=== TEKS BACAAN ===

Masing-masing kita bisa menikmati film ini dalam takaran yang berbeda-beda. Segitu kompleksnya cerita yang disajikan oleh Edwin ini. Kita bisa kenyang oleh berbagai kuliner lokal yang ditampilkan, mulai dari sop buntut, nasi goreng, soto lamongan, hingga mie kenyal yang ada kepitingnya itu. Sejujurnya, di awal aku sempat annoyed juga, karena pada menit-menit awal setiap adegan film ini selalu menampilkan orang yang lagi makan. Aku pikir itu bakal dijadikan semacam gimmick; bahwa film bersikeras menemukan cara ‘pintar’ ngelihatin orang makan alih-alih bercerita. Tapi kemudian, ceritanya baru masuk, dan lambat laun film menjadi enak untuk dinikmati. Ya, walaupun beberapa makanan seperti masuk kecepetan dan gak benar-benar integral sama cerita sih, tapi kupikir itu masalah editingnya. Yang mau menikmati isu sosial dan kesehatannya, juga silahkan. Aruna & Lidahnya cukup kritis membahas permasalahan ini, meski narasi bagian ini terasa sangat lambat majunya. Setelah lewat mid-point, mereka masih membahas soal menyebarkan ketakutan; pembahasan mengenai hal tersebut gak benar-benar maju. Paling sedap, sih, memang ketika cerita diaduk oleh hubungan keempat tokoh sentral. Permasalahan humanis ‘orang kantoran’ romantis yang begitu relatable dan ditangani secara dewasa membuat film yang tadinya stale di awal, menjadi enak untuk diikuti.

yang mindblown adalah sedari awal Aruna sebenarnya sudah bener dalam memasak nasi goreng, she just can’t taste it yet

 

 

Sebaliknya, diaduk tanpa ada bumbu juga bakal menghasilkan sesuatu yang sama hambarnya. Seperti bagian pembuka film ini, aku gak yakin mereka mengambil keputusan yang benar dengan mengawali film dari potongan adegan di masa depan, hanya supaya film terlihat seru. Akan lebih baik jika film bercerita dengan linear saja. Dimulai dari awal Aruna masak sop buntut, terus ke akhir. Dan by the way, antara kalimat Aruna pas makan sop buntut itu dengan kalimat terakhir yang ia ucapkan, benar-benar menunjukkan progresi sudut pandang karakternya. Entah kenapa, film malah memulai dari potongan adegan di mobil, kemudian cut back seolah alurnya mundur dan kita akan kembali melihat potongan adegan di awal tadi di tengah-tengah cerita as the story progress. Jadinya openingnya terasa gak ngefek aja, karena kita belum tahu siapa ‘bumbu-bumbu’ tersebut.

=== MATERI YANG DITAMPILKAN ===

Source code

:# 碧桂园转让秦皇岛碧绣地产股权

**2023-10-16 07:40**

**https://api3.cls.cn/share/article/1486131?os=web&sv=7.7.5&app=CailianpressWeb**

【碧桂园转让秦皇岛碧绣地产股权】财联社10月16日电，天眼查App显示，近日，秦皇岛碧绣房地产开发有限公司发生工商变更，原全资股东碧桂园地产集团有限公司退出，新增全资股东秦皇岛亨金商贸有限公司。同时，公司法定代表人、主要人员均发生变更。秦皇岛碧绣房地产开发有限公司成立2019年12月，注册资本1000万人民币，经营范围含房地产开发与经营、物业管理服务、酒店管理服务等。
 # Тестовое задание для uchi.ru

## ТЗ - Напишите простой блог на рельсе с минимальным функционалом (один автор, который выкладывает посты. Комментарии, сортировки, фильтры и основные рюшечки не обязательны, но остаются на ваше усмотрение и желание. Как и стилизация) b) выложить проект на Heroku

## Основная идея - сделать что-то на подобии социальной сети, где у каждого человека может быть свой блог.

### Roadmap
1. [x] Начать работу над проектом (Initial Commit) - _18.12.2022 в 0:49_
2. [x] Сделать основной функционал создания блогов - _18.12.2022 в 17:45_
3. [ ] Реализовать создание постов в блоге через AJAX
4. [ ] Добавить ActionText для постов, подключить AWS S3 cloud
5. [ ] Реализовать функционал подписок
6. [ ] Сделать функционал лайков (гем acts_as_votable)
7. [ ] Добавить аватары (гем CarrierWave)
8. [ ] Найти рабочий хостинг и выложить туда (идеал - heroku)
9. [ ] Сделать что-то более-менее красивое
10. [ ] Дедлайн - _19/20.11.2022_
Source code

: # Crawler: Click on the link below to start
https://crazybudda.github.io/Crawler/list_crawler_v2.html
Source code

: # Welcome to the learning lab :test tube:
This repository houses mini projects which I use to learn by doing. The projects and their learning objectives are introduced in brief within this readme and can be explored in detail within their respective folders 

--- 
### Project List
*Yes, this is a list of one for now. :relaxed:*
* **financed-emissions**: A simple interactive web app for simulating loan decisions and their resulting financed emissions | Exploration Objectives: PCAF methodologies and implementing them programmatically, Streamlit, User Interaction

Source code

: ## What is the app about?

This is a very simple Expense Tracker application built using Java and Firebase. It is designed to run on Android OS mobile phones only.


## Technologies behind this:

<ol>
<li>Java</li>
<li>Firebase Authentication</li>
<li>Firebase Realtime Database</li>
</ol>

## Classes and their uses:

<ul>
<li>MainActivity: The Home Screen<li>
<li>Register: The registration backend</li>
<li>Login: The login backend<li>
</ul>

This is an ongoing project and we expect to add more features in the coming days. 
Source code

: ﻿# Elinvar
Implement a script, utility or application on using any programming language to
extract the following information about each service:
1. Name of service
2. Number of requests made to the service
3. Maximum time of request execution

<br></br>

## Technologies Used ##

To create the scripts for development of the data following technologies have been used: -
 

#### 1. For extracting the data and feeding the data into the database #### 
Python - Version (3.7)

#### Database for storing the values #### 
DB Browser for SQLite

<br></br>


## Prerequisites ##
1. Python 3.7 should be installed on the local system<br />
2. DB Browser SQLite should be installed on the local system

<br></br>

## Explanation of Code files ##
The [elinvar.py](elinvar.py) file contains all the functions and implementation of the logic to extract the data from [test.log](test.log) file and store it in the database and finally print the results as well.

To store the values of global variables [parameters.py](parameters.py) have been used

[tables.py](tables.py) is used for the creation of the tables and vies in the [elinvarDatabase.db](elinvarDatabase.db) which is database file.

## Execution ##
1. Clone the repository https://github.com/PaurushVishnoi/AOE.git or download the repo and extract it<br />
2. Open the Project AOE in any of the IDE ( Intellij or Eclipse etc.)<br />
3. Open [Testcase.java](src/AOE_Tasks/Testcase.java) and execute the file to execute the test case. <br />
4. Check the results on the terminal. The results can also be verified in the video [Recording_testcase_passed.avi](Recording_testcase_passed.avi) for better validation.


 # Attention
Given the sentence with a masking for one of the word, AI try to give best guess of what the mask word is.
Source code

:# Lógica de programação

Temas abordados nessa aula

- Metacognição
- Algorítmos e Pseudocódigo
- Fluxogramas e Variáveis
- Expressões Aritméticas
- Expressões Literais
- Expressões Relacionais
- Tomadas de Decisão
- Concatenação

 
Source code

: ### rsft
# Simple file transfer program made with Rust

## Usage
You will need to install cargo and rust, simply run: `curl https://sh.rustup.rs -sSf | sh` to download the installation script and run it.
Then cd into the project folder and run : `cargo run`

===

INSTRUKSI 1 =
Jawab pertanyaan berikut berdasarkan ulasan film Aruna & Lidahnya.
(a) Kuliner lokal apa saja yang disebutkan ditampilkan dalam film?
(b) Menurut penulis, kapan film terasa paling sedap?
(c) Dari potongan adegan di mana film dimulai?
INSTRUKSI 2 =
Tuliskan ulang bagian ulasan film Aruna & Lidahnya yang dibuka dengan kata-kata "Sebaliknya, diaduk tanpa" dan ditutup dengan "siapa ‘bumbu-bumbu’ tersebut.", tanpa perubahan apa pun.
INSTRUKSI 3 =
Sambung ulasan film Aruna & Lidahnya, mulai dari kalimat sesudah kalimat terakhir yang tercantum.
Entri-entri di atas tidak berkaitan dengan ulasan film Aruna & Lidahnya.

JAWABAN YANG DIHARAPKAN 1 =
(a) Sop buntut, nasi goreng, soto lamongan, dan mie kenyal yang ada kepitingnya.
(b) Ketika cerita diaduk oleh hubungan keempat tokoh sentral.
(c) Dari potongan adegan di mobil.

JAWABAN YANG DIHARAPKAN 2 =
Sebaliknya, diaduk tanpa ada bumbu juga bakal menghasilkan sesuatu yang sama hambarnya. Seperti bagian pembuka film ini, aku gak yakin mereka mengambil keputusan yang benar dengan mengawali film dari potongan adegan di masa depan, hanya supaya film terlihat seru. Akan lebih baik jika film bercerita dengan linear saja. Dimulai dari awal Aruna masak sop buntut, terus ke akhir. Dan by the way, antara kalimat Aruna pas makan sop buntut itu dengan kalimat terakhir yang ia ucapkan, benar-benar menunjukkan progresi sudut pandang karakternya. Entah kenapa, film malah memulai dari potongan adegan di mobil, kemudian cut back seolah alurnya mundur dan kita akan kembali melihat potongan adegan di awal tadi di tengah-tengah cerita as the story progress. Jadinya openingnya terasa gak ngefek aja, karena kita belum tahu siapa ‘bumbu-bumbu’ tersebut.

JAWABAN YANG DIHARAPKAN 3 =
Pada Posesif (2017) aku merasa keputusan mengakhiri film dengan freeze frame adalah keputusan yang cheesy. Edwin kembali melakukan hal yang serupa pada Aruna dan Lidahnya. Kali ini, tidak jatuh over-the-top. Mungkin mengakhiri film dengan freeze frame dijadikan semacam signature oleh Edwin, aku gak yakin karena baru dua ini filmnya yang aku tonton, tapi aku bisa respek keputusan itu sekarang. Malahan tidak lagi jadi soal, asalkan Edwin ke depannya terus menggali sisi psikologis dari drama-drama keseharian yang dekat seperti ini.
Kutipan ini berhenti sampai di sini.